Most middle schoolers can't wait for a place to call their own. Start them on the right track by giving students an imaginary budget for renting an apartment. Then go online to look for rentals in your area. When kids find something within the budget, challenge them to use the listing information to find the total yearly rent and the rent per square foot. As a class, graph the information students find. What is the most expensive two-bedroom apartment in your area? The least? What about the average cost per square foot?
Helpful link: craigslist.org
Going the Distance
Chances are your students dream of driving a certain vehicle, but they may not have considered practicalities like gas mileage. Divide the class into groups and invite each group member to research the gas mileage of his or her dream car, along with the fuel capacity. Next, have students calculate how far they would be able to drive on one tank of gas. Ask groups to compile their data into a chart to share with the class. As an extension, research gas prices in your area to figure out how much one tank would cost.

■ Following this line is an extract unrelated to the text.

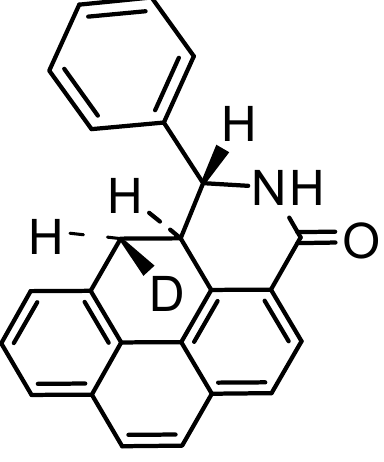
Figure 3. The molecular structure of 6 ‐ d .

Helpful link: fueleconomy.gov
The Power of Stats
Many professions require the use of math, but one of the most appealing to middle schoolers is professional sports. Invite students to choose a favorite athlete and identify three numbers associated with him or her, such as a percentage, an average, and a record. Write the numbers in the top row of a three-by-four grid, then challenge students to fill in the grid by finding alternate ways to represent each statistic, such as converting a percentage to a fraction or a decimal..

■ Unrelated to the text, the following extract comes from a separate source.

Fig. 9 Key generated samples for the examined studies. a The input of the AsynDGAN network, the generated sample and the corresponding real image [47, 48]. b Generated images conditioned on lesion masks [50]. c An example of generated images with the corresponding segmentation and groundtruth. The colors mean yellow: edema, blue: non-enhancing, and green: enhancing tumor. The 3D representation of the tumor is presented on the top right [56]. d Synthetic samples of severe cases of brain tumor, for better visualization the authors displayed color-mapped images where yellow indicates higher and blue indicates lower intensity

Helpful link: sportsillustrated.cnn.com
These days, it looks easy to become famous online. Help students to see that it's harder than it looks by calculating the number of visitors it would take to reach a livable salary. First, assume a website owner uses Google AdSense and receives five cents for every 1,000 visitors. How many visitors would it take to make $40,000? What if the site also featured three spaces for ads, with a monthly fee of $100 per ad? Compare the number of visitors required to the traffic of popular sites.
Helpful link: alexa.com
Food by the Numbers
Math factors into some of the most basic human needs, including how much we should eat. When we eat more calories than we burn through activity, we gain weight. When we eat fewer calories than we burn, we lose weight. Explain how to calculate a person's active metabolic rate, or the amount of calories he or she uses per day. Visit the website below for the mathematical formula.
Helpful link: tinyurl.com/instructorAMR
Inviting students to pick out ten different items from a catalog. Next, have kids calculate the change they would have if they bought each item with the rounded-up dollar amount (for example, by paying $16 for a $15.75 item). What if they put that change in an account with a five percent interest rate? How long would it take to reach the amount spent on the shopping spree?